I wrote last week about how Aaron, in Leviticus, has undergone a role reversal from his younger, Exodus self. Such character transformations, arcs that seem to unfold in the background of the text, are standard in the Torah. To this point, Auerbach writes:
…What a road, what a fate, lie between the Jacob who cheated his father out of his blessing and the old man whose favorite son has been torn to pieces by a wild beast!—between David the harp player, persecuted by his lord’s jealousy, and the old king, surrounded by violent intrigues…it is this history of a personality which the Old Testament presents to us as the formation undergone by those whom God has chosen to be examples. Fraught with their development, sometimes even aged to the verge of dissolution, they show a distinct stamp of individuality entirely foreign to the Homeric heroes.
The transformations of Old Testament figures, though not explicitly stated, are evidenced by simply comparing where these figures start and their final moments. In Exodus, Aaron is the mouthpiece for Moses, selected by God for his confidence and speech, both of which Moses lacks. By Sh’mini, Aaron is defined by his lack of speech entirely. His “history of personality” is a journey from speech to silence. In my essays, I’ve explored the costs of the Jewish project; how it tears families apart and transforms characters. But here, in Aaron, in Aaron’s arc, we see not only a victim of these consequences but also a witness to them. Aaron’s silence leaves him to watch, recognize, and process the events unfolding in the text, and, so burdened by the costs of these events, he becomes not only a character but also a spectral companion to the reader.

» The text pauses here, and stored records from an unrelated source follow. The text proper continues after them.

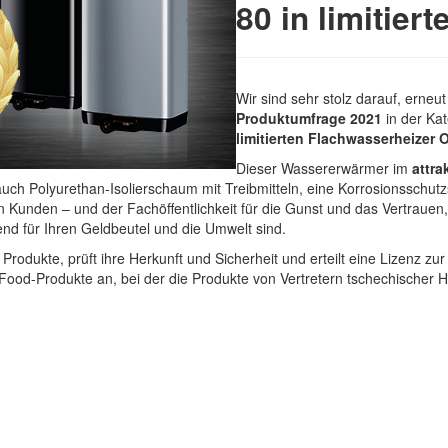
80 in limitie
Wir sind sehr stolz darauf, erneu
Produktumfrage 2021
in der Kat
limitierten Flachwasserheizer 
Dieser Wassererwärmer im
attra
 Polyurethan-Isolierschaum mit Treibmitteln, eine Korrosionsschutzsc
 Kunden – und der Fachöffentlichkeit für die Gunst und das Vertraue
nend für Ihren Geldbeutel und die Umwelt sind.
Produkte, prüft ihre Herkunft und Sicherheit und erteilt eine Lizenz 
ood-Produkte an, bei der die Produkte von Vertretern tschechischer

Image: Tissot’s “The Two Priests are Destroyed.”




Interesting that you chose to focus on Aaron and not on Nadav and Abihu. Aaron's transformation to silence after witnessing their death, especially after being the mouthpiece of God, is powerful. Amazing how one sentence can hold so much power. Thank you for drawing it to my attention. I actually read that exact passage this Shabbat (and messed up right at the point when Aaron was silent).